I disagree.
It's about being sensible. I have only ever been in a full skid situation once and I was able to apply WHAT I'D BEEN TOLD in the heat of the moment, without ever having done it before*.
My father is car-mad and has run garages and serviced fleets of vehicles for decades. I just drive. I'm not interested in extreme situations or driving fast. But my father has for many years tried to get me on a skid-pan to "learn" how to control a skid. We never got around to it, and I'd never skidded.
But when I *did* skid, I was able to refer back to what I was told and even those "things you have to do for yourself, because in the heat of the moment, son, you'll forget and do the instinctual things instead" - and applied them.
I don't think driving is a learned behaviour at all, and I think it's EXACTLY the situations that are out-of-the-blue, unexpected, serious and panicky that you don't want to be interpreting the situation but "sticking to the rules you've been told, not what you 'feel' like doing".
Driving while towing a caravan and the caravan starts to rock - you got there through stupidity ONLY, you're even more stupid if you're at that point and DON'T know what you're supposed to do if that happens. It's like getting into a strange car and not bothering to look for the brake before you start off (and that's in the same position for EVERY car!)
If you follow the rule, you slow gently and stay straight. Sure, I bet a thousand drivers will tell you to spurt forward to bring the caravan back in line. But the rule won't hurt you, only inconvenience you.
Skidding - you got there through stupidity PROBABLY (especially if such skid means you end in a collision because you're too close / fast), you should know how to handle it (it's in the Highway Code in the UK!).
Emergency braking - instinct in all learner drivers is to stab the brake as hard as they can as fast as they can, which generates a skid that only ABS will save you from. Correct method is to apply brakes as normal, basically, but slightly quicker. Tell them that and it's what happens.
Riding on your gut / learned reaction to a situation is a bad idea, especially if you've taken to playing games testing the limits of your driving/vehicle beforehand. You'll think you "know" when it's about to skid and how much you can turn before it will lose grip, etc. when in reality the surfaces are vastly different and determinant on every day and on every road.
A computer has more than enough time to evaluate the problem, cause, and solution, and has no need to "guess" at the solution. It might not be able to avoid the collision - but then there's nothing it can do about that. Teaching it to work by an illogical application of arbitrary, self-formulated rules that can't be analysed or repeated reliably? That's just asking for trouble. Just program it to sit a few more feet back and follow the rules.
I get told all the time that some things you can't "pre-teach", like clutch control - it's not true. It's just that your kids get bored with the theory when they first drive and just want to do it. If you tell them to expect loose pedal, slight contact, then dipping of bonnet as the gear engages, and slow, smooth actions from day one, then clutch control isn't hard at all. The problem is that we expect them to "jump in" and try it without knowing what to expect, and that's when you kangaroo and stall.

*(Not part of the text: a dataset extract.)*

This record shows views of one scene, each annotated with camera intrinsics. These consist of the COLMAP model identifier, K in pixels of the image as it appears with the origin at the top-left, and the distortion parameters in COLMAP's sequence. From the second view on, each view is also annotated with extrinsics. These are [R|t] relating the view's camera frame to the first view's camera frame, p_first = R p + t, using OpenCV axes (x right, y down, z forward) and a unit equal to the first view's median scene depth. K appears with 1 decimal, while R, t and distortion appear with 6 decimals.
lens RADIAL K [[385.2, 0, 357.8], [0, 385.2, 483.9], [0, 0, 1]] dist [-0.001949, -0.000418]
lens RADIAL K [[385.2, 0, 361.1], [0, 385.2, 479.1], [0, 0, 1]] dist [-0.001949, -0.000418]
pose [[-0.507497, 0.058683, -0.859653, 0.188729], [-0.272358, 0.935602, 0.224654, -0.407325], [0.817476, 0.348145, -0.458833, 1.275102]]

But knowing what to expect is not about having done it several thousand times before, it can also just be about "this is what will happen, this is what you should do". It'll come swimming back to you when you need it.
Emergency situations, you follow the rules. Getting clever "because you think you can go around him before he hits you" is exactly what causes the problems. Hell, from what I see of UK drivers, I bet a significant portion of accidents are people who DON'T want to get stuck behind the main accident and a split-second decision makes them pass him so they aren't stuck waiting for his recovery.

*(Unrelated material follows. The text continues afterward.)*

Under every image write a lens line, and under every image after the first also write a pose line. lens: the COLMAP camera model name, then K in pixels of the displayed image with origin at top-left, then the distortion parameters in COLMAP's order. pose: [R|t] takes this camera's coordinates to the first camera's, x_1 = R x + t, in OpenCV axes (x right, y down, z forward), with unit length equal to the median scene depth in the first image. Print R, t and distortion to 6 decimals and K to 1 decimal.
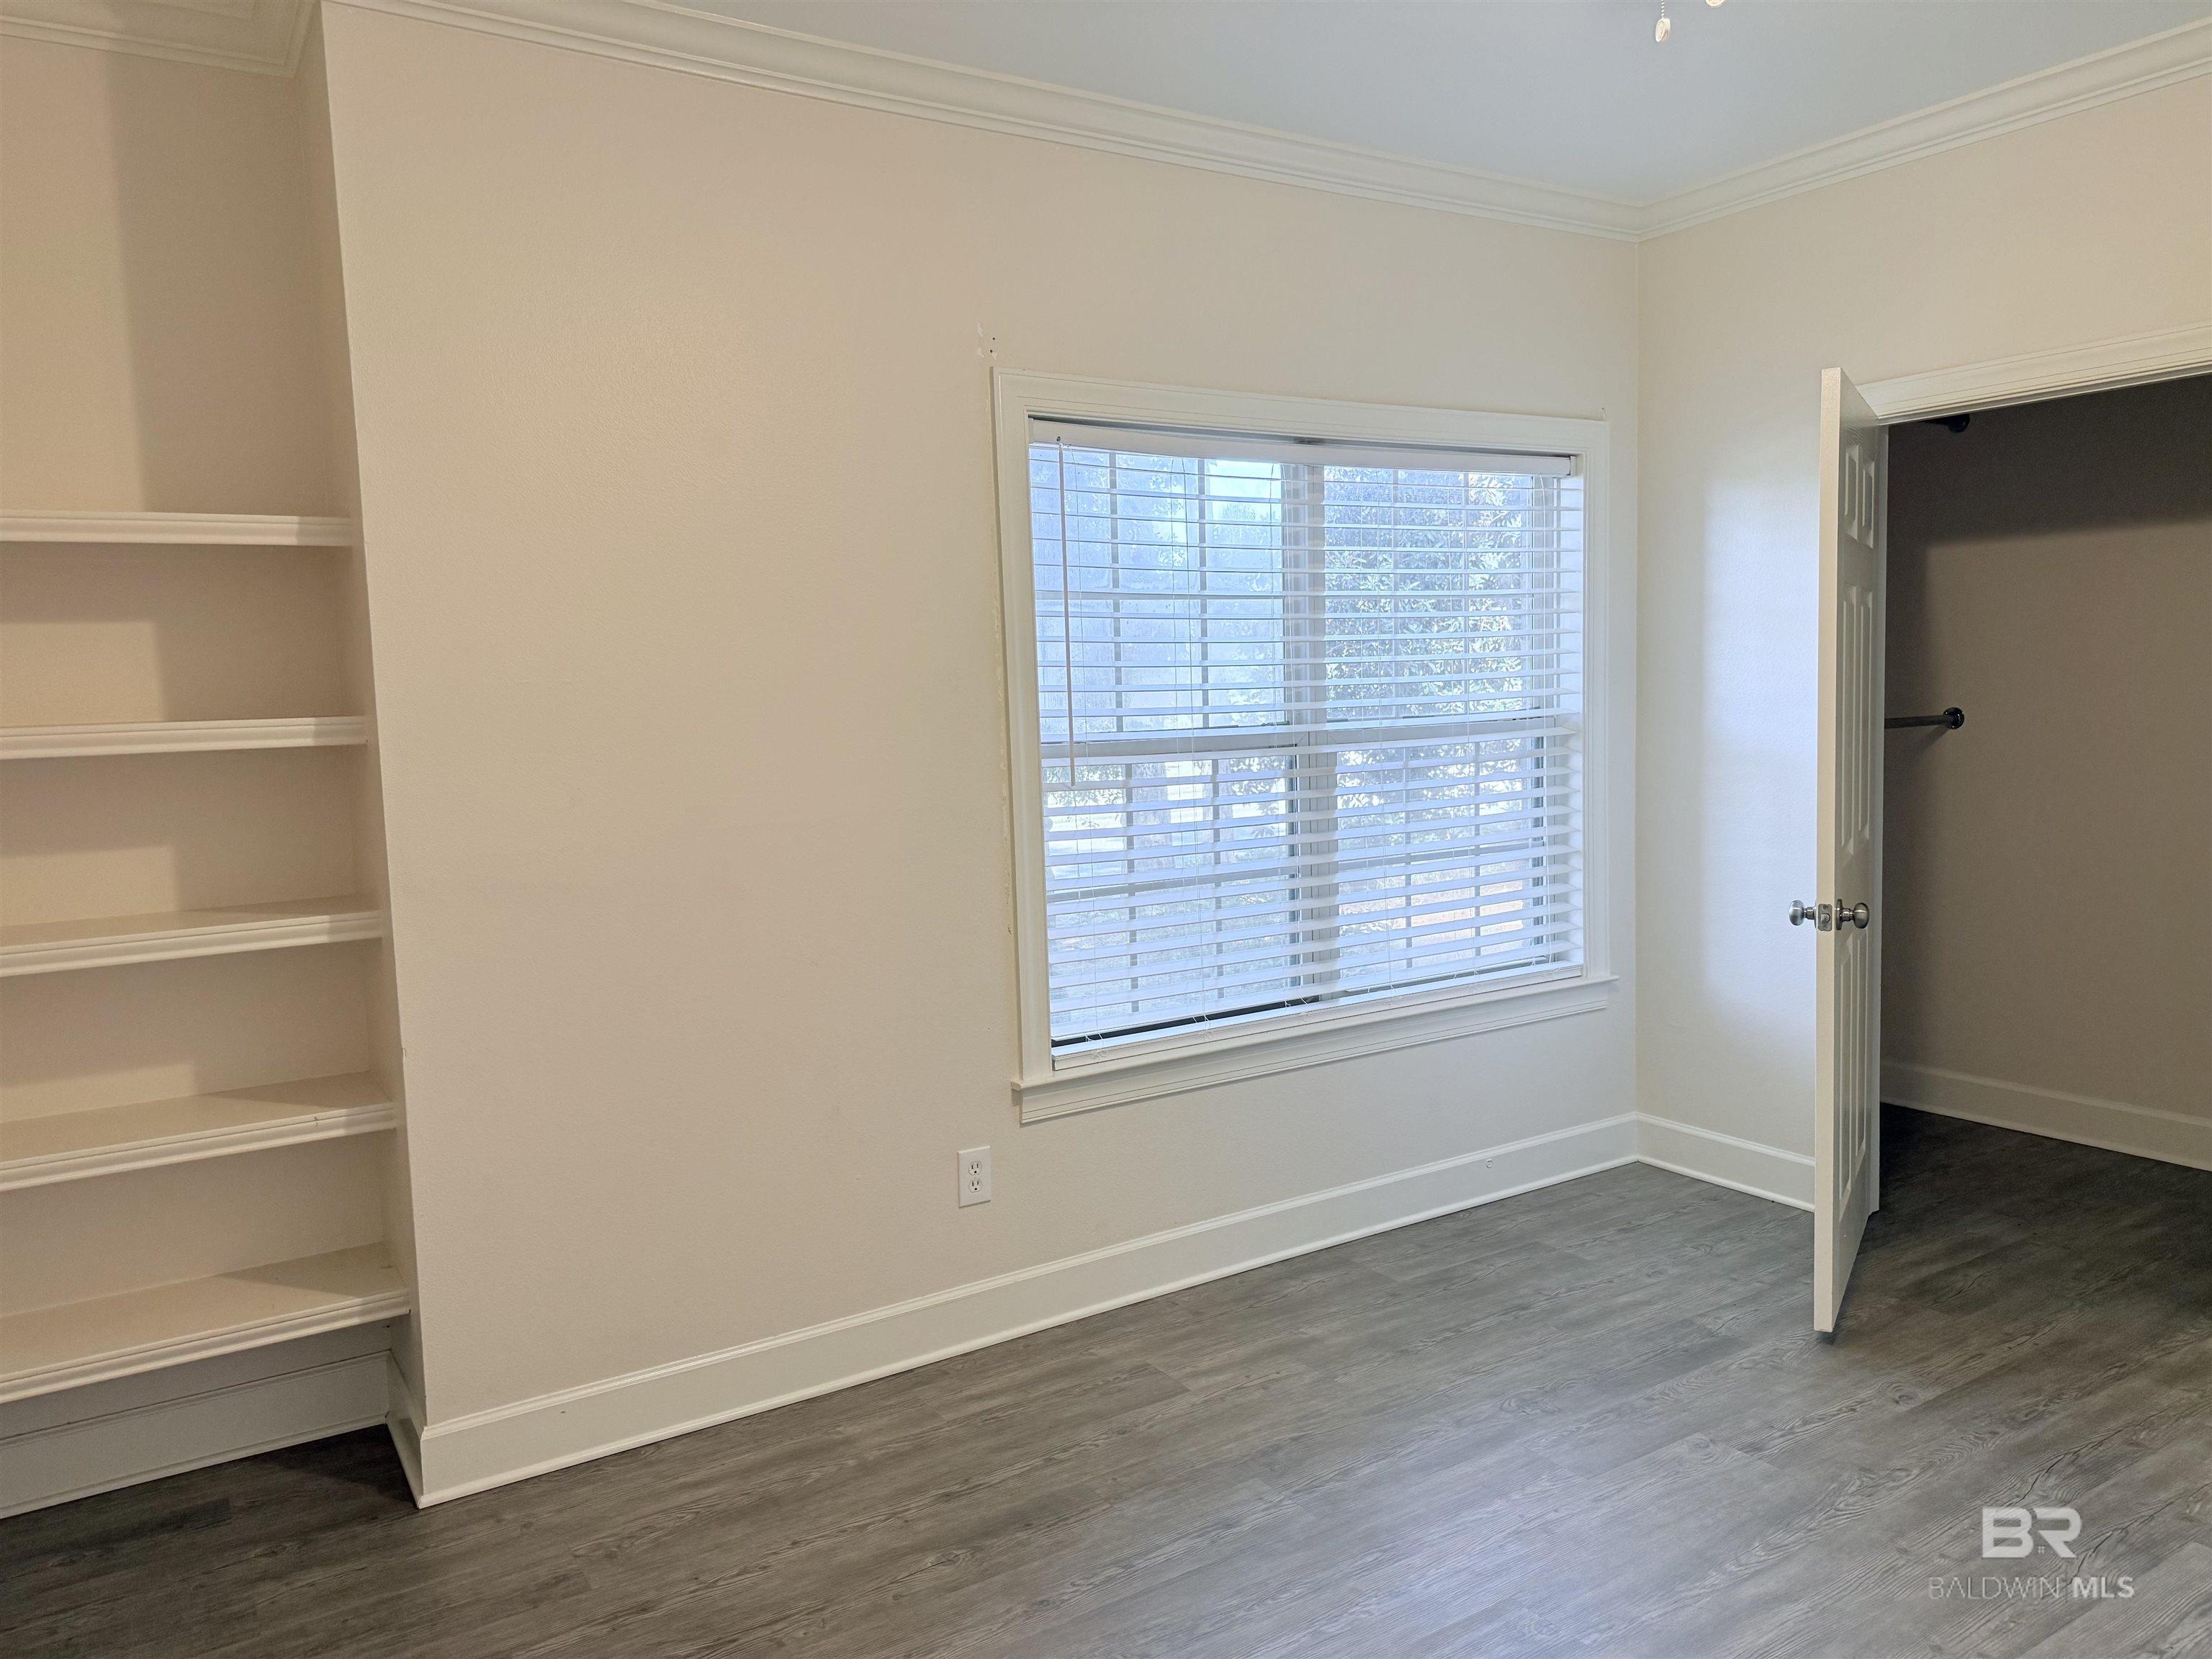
lens RADIAL K [[1555.6, 0, 1111.6], [0, 1555.6, 841.3], [0, 0, 1]] dist [0.126653, -0.192593]
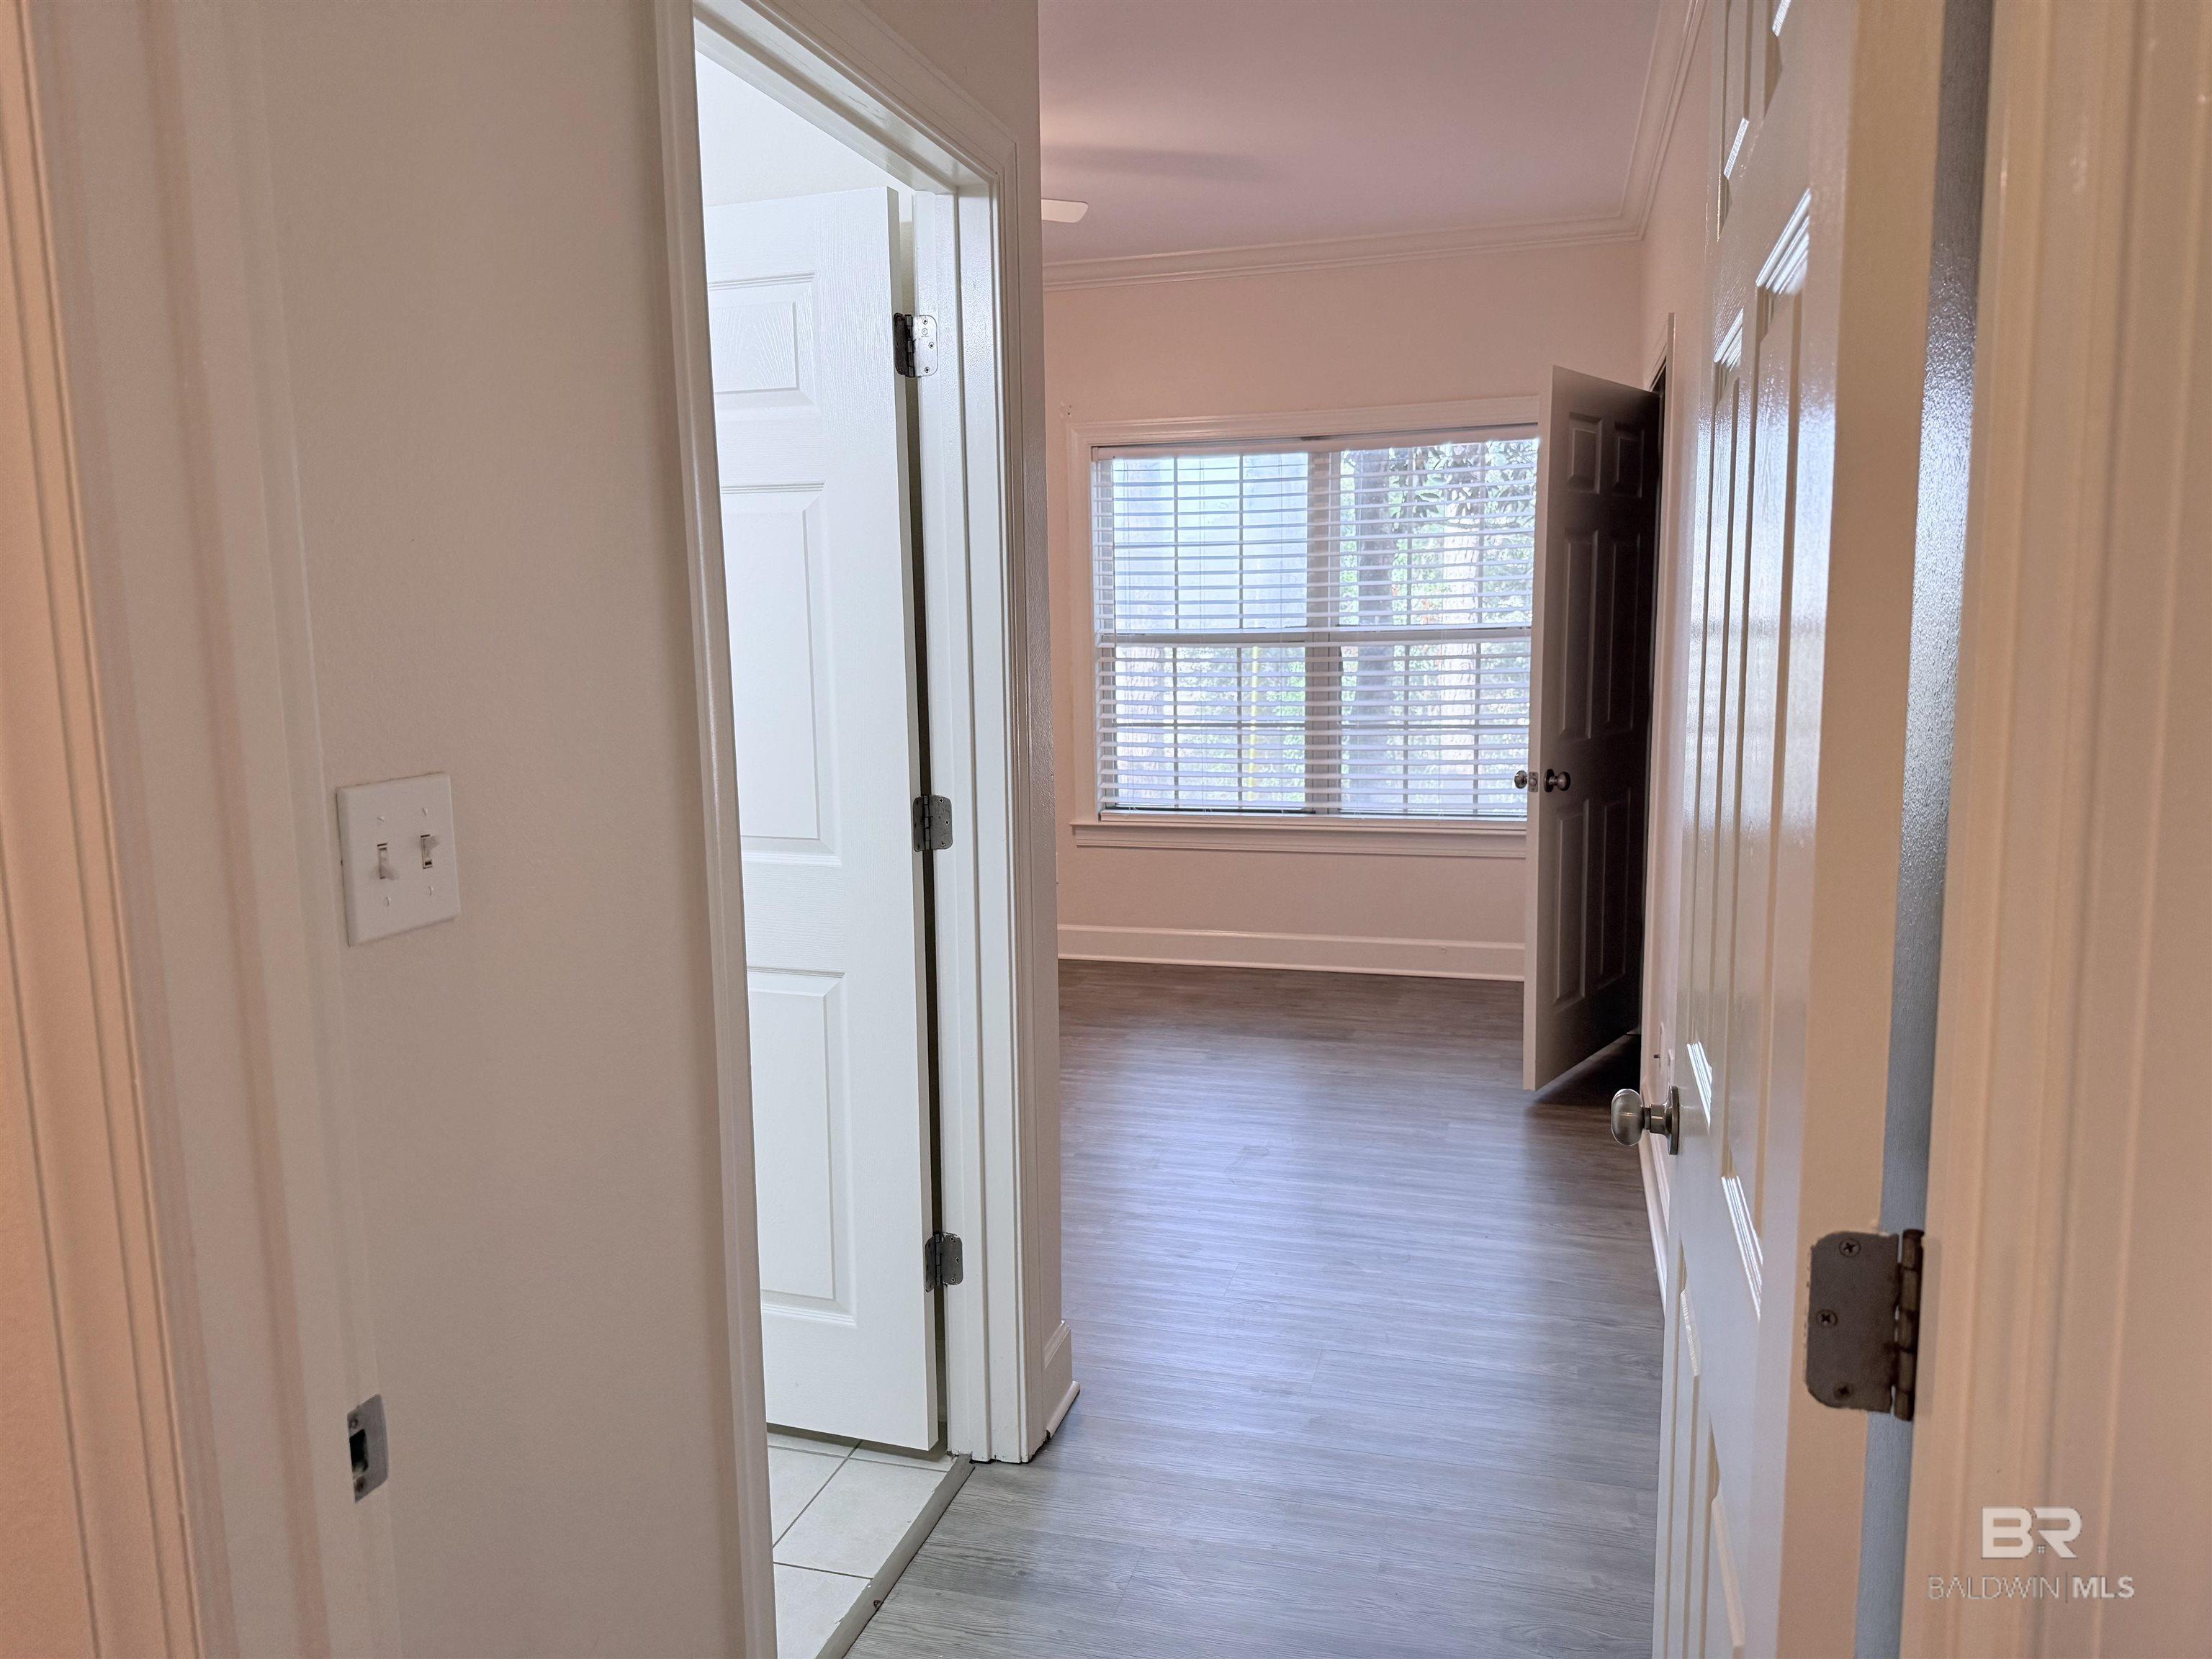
lens RADIAL K [[1555.6, 0, 1111.6], [0, 1555.6, 841.3], [0, 0, 1]] dist [0.126653, -0.192593]
pose [[0.649561, 0.129261, -0.749241, 1.192293], [-0.068784, 0.991392, 0.111405, -0.025554], [0.757192, -0.020829, 0.652860, -0.138197]]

I don't doubt that drivers should have a lot of time behind the wheel but the most dangerous of learners are those that are thrown into the car not knowing what anything does or how it will react and then taken out on the road - which I see *EVERY* learner driver doing while they're still unsure of every sign, every marking, what the other cars are doing, the width of their car, etc. A bit of pre-education could save a lot of time and bumps and stalls.
(* For me, there was a car in the "middle" - really second - lane of the motorway, in icy conditions, spun out of control in front of me and ended up hitting the barrier, coming back towards me and facing the traffic in the same lane. Total speeds were pathetically slow as it was heavy snow and ice and unusual weather for the location. I braked gently (in case I can't avoid him, still need to reduce my speed), check surroundings, steer gently around even though no wheels are claiming they have grip and are trying to brake... the ABS had kicked in, I was able to drift past them untouched while everyone around decided the best thing to do was SLAM BRAKES ON AND OMG OMG OMG WE'RE GOING TO HIT HIM AND I DON'T WANT TO STEER OUT THE WAY AND *BANG* CAR BEHIND HITS THEM *BANG* *BANG* *BANG* or even, in one case, to accelerate past him on the other side).
Rule-based driving is safe. Much safer than "best-guess-based-on-previous-experience". Sure, it's not much fun on a racetrack but you're not ON a racetrack (and I happen to find Formula One the most boring sport in the world as the cars are all the same so win only by fractions of a second and chance, and can never overtake and when they do, there'll be some silly rules against it).